The idea behind the tasks is to find candidates with abilities in branding – something Tayburn says is the most common gap in applicants’ strengths.
‘Most creative courses occupy a grey area somewhere in-between academia and vocational training’, says the consultancy.
‘The main issue with this is that the science of human behaviour – how people think, how they interact with brands and why they respond to them – is neatly avoided. And when you look through student portfolios, it shows.’
Those selected through the Deep End programme will be given a two-month paid employment solving real-life branding problems, working on real projects alongside planners, project managers and directors.

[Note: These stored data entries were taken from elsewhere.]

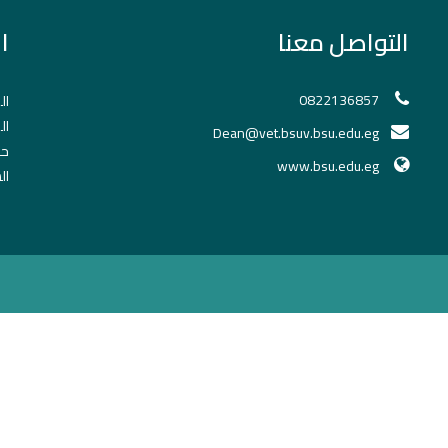
التواصل معنا
ا
0822136857
ال
ال
Dean@vet.bsuv.bsu.edu.eg
حج
www.bsu.edu.eg
ال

Edinburgh Napier business studies student Beybun Kilic is currently at Tayburn, coming to the end of a year-long placement focusing on digital marketing and content creation. Her application process was along a more traditional CV, presentation, interview route, though she’s had a go at the Deep End challenges and reckons that ‘if you can do it, you’re right for the job’.
‘It was really fun’, she says. ‘It tests your ability to create something from scratch, and the challenges are like those expected of you in the business world.
‘Typical numerical and verbal reasoning tests don’t really test your ability – [Deep End] does what it says on the tin’.
Kilic has been busy working on a complete brand overhaul of Black Wolf Brewery (formerly TSA – Traditional Scottish Ales), helping with client liaising, developing tone of voice through to generating the content.
Claire MacDonald – also an Edinburgh Napier business studies student – started her placement this week, which she won through the testing phase of the Deep End scheme. Her tasks included creating a blog post promoting Crimea as a good holiday destination and creating a Facebook page to promote Kanye West’s baking company.
She says, ‘It’s more inviting [than the usual CV application process]. They want to push for people that are different, a bit more creative and think outside the box’.